You have mentioned that kids are the heart of this program. How many students applied your first time around? 

“We had twenty initial applicants, and we whittled it down to four.  We make the decision based off a few criteria. This includes financial need and the students’ trajectory for pursuing a career in music versus just having the instrument for their school music class. We’re trying to look at personal growth, not just as musicians, but as individuals.”

We also look at how they’ve grown as students, which means getting recommendations from their music directors and teachers. We try to understand the students as more than just names on a piece of paper. 

What are the difficulties to that process?

“Since Orleans Parish is a 100% charter school system, it can be difficult to connect with all the different music programs in the area. Most people would think that kids would be flocking at it, but it’s hard to get a deep pool of applicants when information about the program is dispersed in so many different ways. Unfortunately, it’s not as simple as making one phone call to one director, now it’s making twenty to thirty phone calls across different charter programs.Sousafund

To help address this, we work with other community organizations like Artist Corps NOLA, who recently hired Johnathan Bloom to serve as the Director for Music Education. He’s fulfilling a role thats no longer in the school district. We are thankful to have individuals like him who can reach out and help us interface with music educators across New Orleans” 

Let’s talk about past recipients. How have you seen this program impact the students and their PROGRESS as musicians? 

 

“It’s really great seeing students go through a trajectory and tradition like that of the most influential people who played here in New Orleans. Playing in the square, playing with other musicians, and moving forward on that path. It’s really a special thing.”

“Darnell currently plays in Brass Bands. On the weekends, he stops by the Hall before running down to the square with his instrument. The first time I saw him he had already coated his instrument in stickers and really made it his own sousaphone. I started getting weepy at the gate to the Hall!  He now goes by Tuba Slim when playing. 

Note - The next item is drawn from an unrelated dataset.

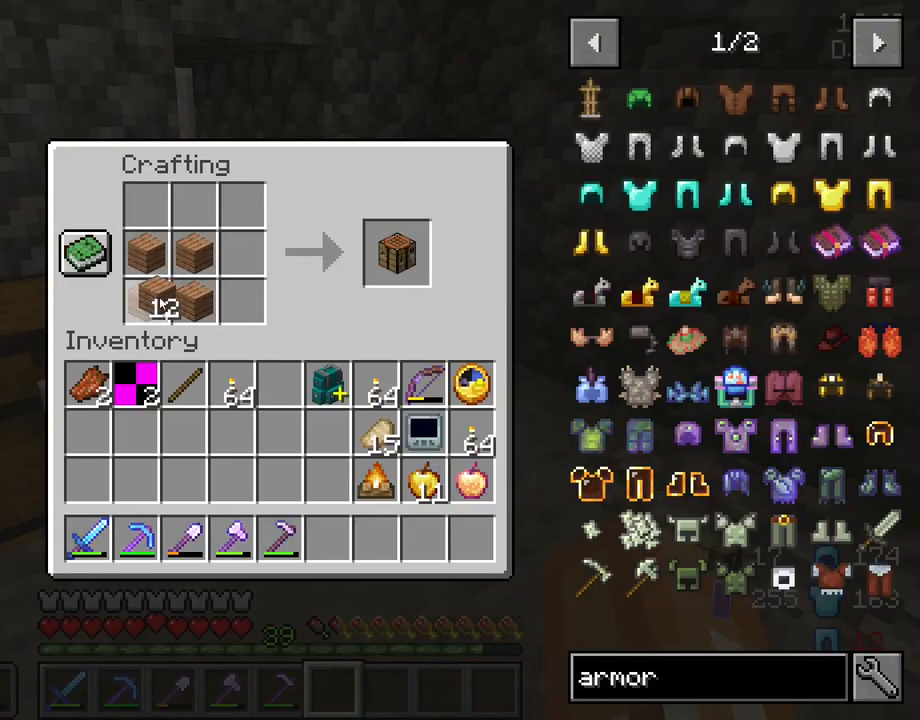
{"keys": [], "mouse": [], "mouse_move": "still", "events": [[33, "mouse_right", "up"], [317, "mouse_left", "down"], [367, "mouse_left", "up"]]}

Kerry, after receiving his donation from the Sousafund

Another student is Kerry, who is now attending Xavier University. He’s in the music program there and playing with his own instrument. 

Perryion, trying out her new sousaphone

Perryion suprises me every time I see her. She’s always telling me something new she’s done. She’s going to camp this past summer at Emory. She wants to be a doctor while finding a way to use that every day with music.*

And Darryl, who just graduated from the NET in Gentilly.  I’m excited that he gets to take the next step in pursuing his career in music. He’s got the right tool to move forward.”

* Perryion wrote to River Beats about her experience as a Sousafund recipient. She had the opportunity to play on Fox 8, meeting the late Nancy Parker. In her own words, Perryion spoke about the program’s impact on her life.

“This program impacted my music career by people noticing that a young black girl plays the tuba. This is giving me more opportunities to play at special events and places.”

– Perryion Lewis, Sousafund Recipient

Perryion further mentioned how, “receiving this award, this opened my eyes to new opportunities. This will help me pursue my passion for music. Getting this tuba really did boost my confidence in me learning about music. 

“In each of the students who have received instruments from Preservation Hall Foundation, I see a huge boost of confidence, all thanks to having the tools they need to grow.”

How many recipients should we expect this year?

“We’ve got five instruments to award this year. Three are upright basses, and two are sousaphones. We can’t wait to deliver them to our new Sousafund recipients.”